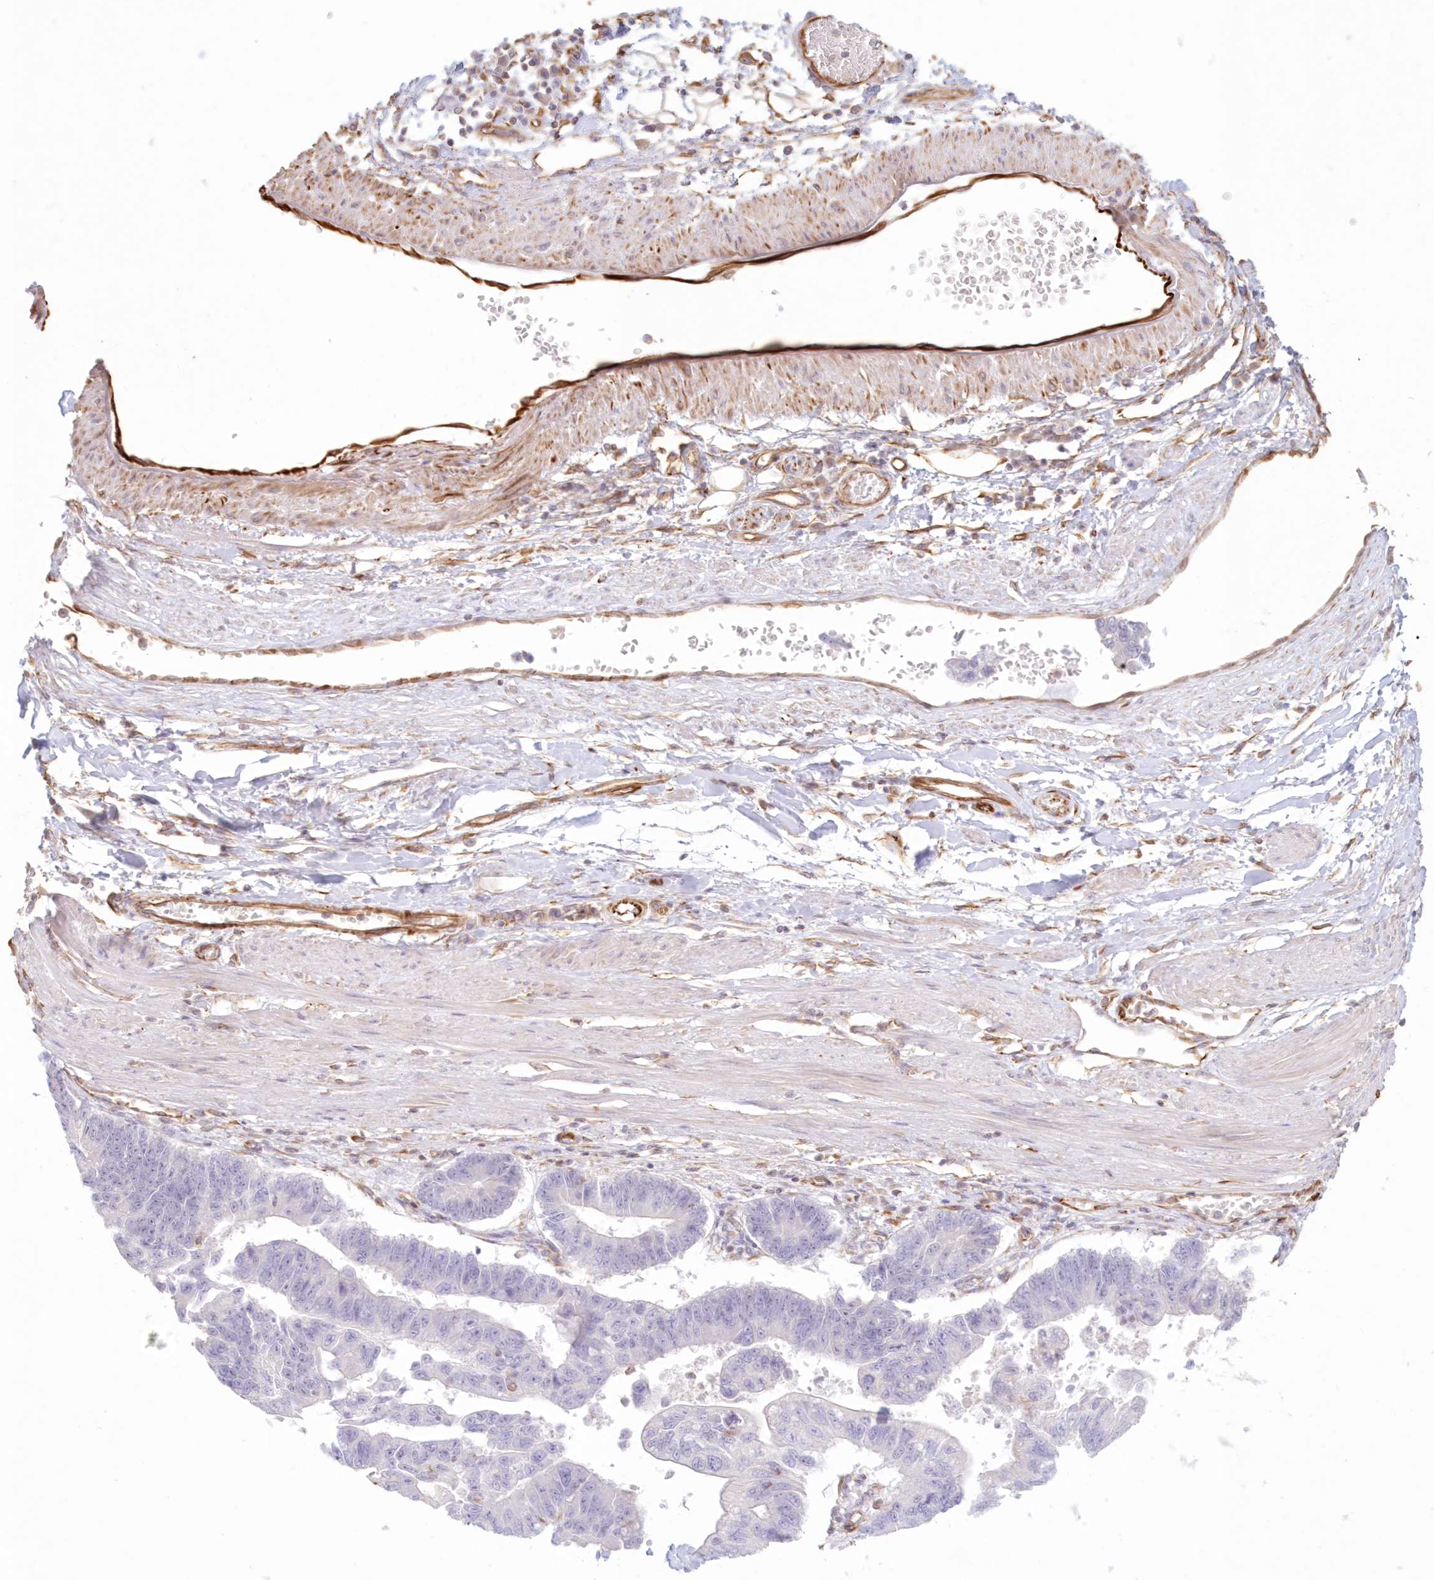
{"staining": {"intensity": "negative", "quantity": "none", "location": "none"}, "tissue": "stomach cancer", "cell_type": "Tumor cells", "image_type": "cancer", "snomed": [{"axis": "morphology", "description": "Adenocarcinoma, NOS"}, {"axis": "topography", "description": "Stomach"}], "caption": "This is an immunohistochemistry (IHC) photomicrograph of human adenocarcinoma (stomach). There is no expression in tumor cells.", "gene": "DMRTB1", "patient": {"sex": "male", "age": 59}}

* * *

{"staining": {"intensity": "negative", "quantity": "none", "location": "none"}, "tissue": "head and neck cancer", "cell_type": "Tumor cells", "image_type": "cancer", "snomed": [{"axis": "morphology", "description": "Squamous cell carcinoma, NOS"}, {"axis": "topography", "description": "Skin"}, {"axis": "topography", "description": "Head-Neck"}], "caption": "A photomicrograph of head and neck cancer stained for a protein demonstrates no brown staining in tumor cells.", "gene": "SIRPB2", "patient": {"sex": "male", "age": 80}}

==

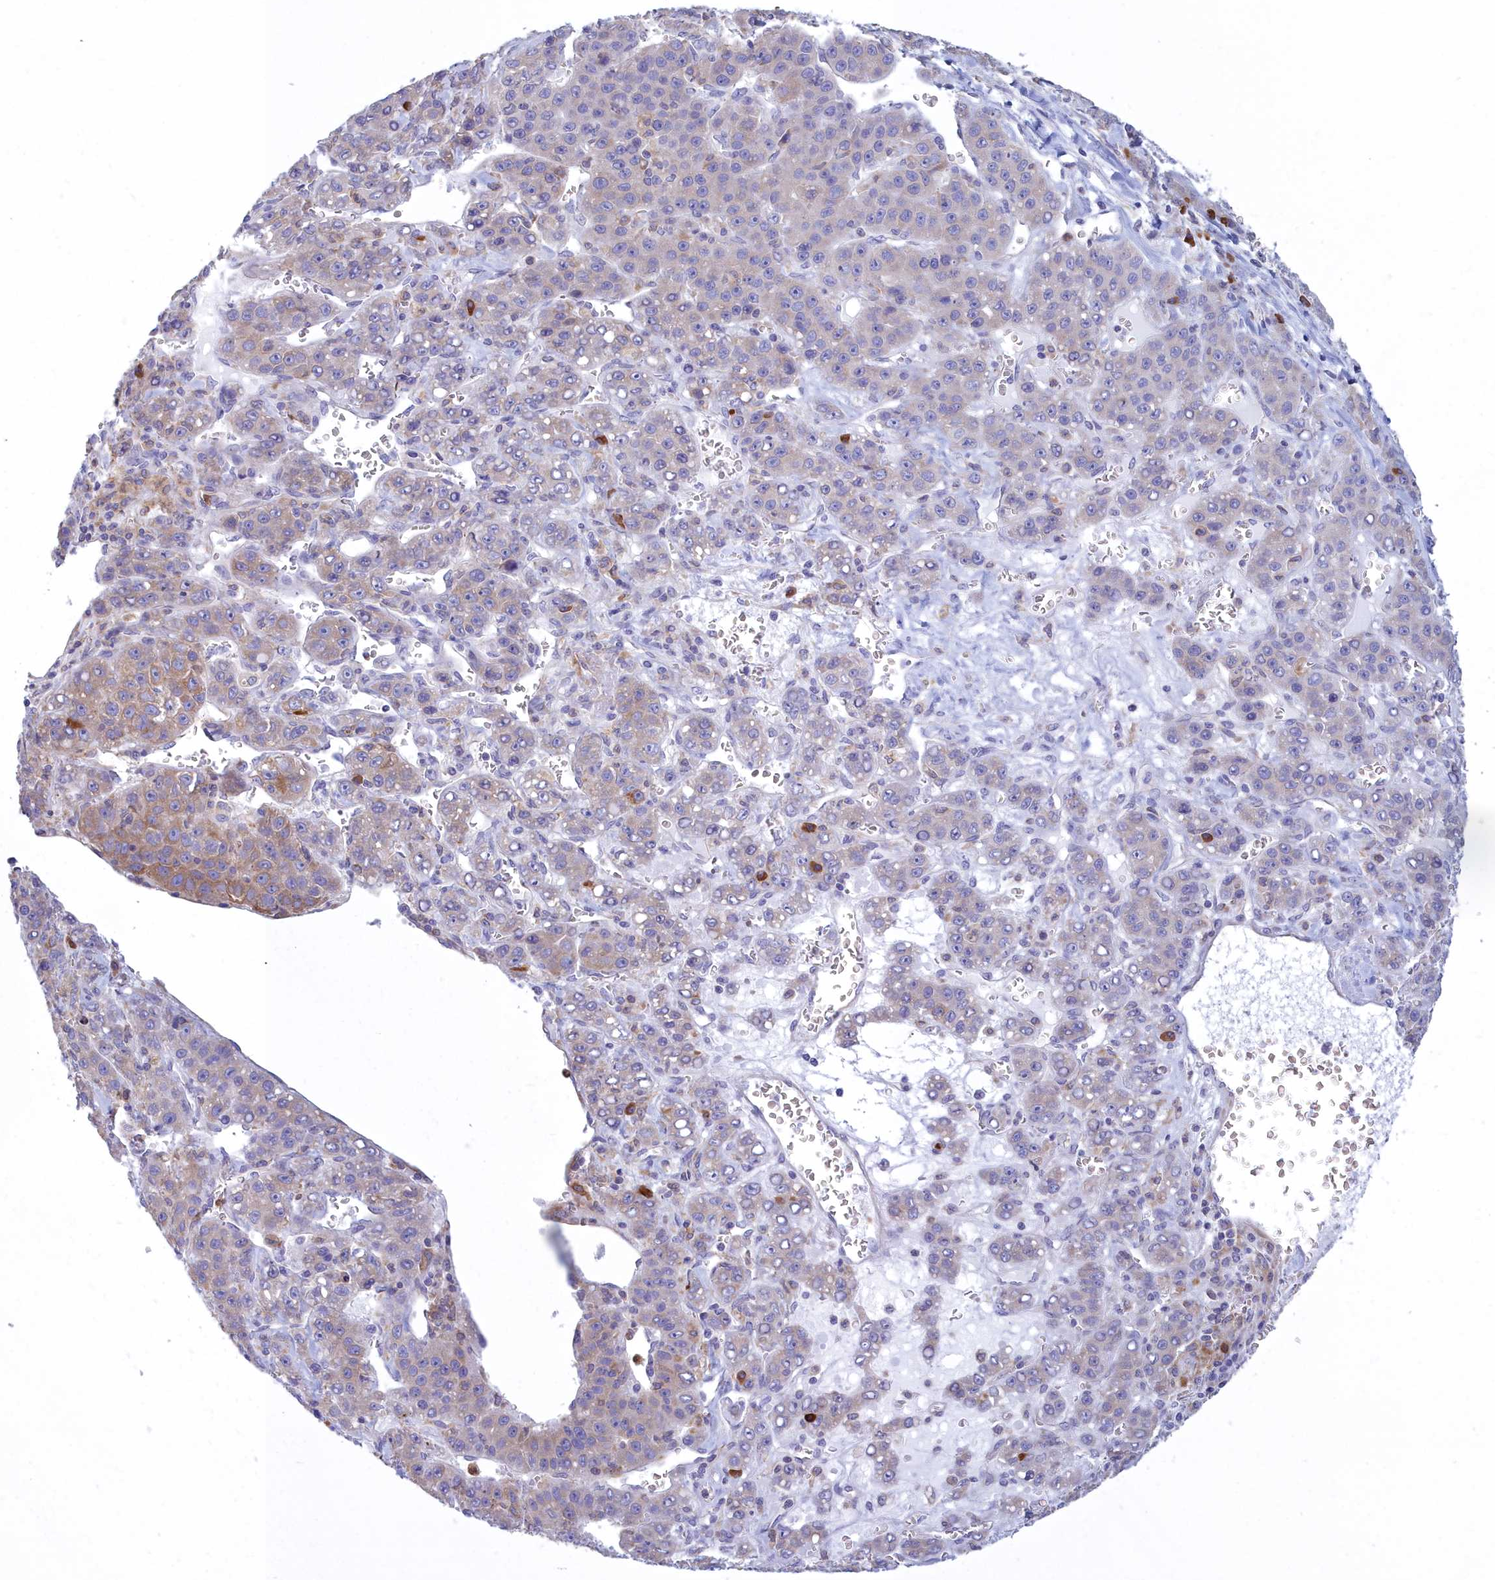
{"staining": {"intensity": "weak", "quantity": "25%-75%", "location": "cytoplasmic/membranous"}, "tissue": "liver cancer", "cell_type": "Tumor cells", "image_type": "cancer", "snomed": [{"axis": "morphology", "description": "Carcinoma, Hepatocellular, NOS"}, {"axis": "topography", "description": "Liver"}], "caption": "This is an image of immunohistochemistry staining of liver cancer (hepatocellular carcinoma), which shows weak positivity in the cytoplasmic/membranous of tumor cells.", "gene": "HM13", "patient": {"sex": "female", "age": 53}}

- **Your instructions**:
What this exercise asks for is every line of the data above with the word "immunohistochemistry".

- **Solution to this problem**:
{"staining": {"intensity": "negative", "quantity": "none", "location": "none"}, "tissue": "stomach cancer", "cell_type": "Tumor cells", "image_type": "cancer", "snomed": [{"axis": "morphology", "description": "Adenocarcinoma, NOS"}, {"axis": "topography", "description": "Stomach"}], "caption": "This is an immunohistochemistry (IHC) photomicrograph of human adenocarcinoma (stomach). There is no expression in tumor cells.", "gene": "DMRTB1", "patient": {"sex": "male", "age": 59}}
{"staining": {"intensity": "weak", "quantity": "25%-75%", "location": "cytoplasmic/membranous"}, "tissue": "liver cancer", "cell_type": "Tumor cells", "image_type": "cancer", "snomed": [{"axis": "morphology", "description": "Carcinoma, Hepatocellular, NOS"}, {"axis": "topography", "description": "Liver"}], "caption": "This is an image of immunohistochemistry staining of liver cancer (hepatocellular carcinoma), which shows weak positivity in the cytoplasmic/membranous of tumor cells.", "gene": "HM13", "patient": {"sex": "female", "age": 53}}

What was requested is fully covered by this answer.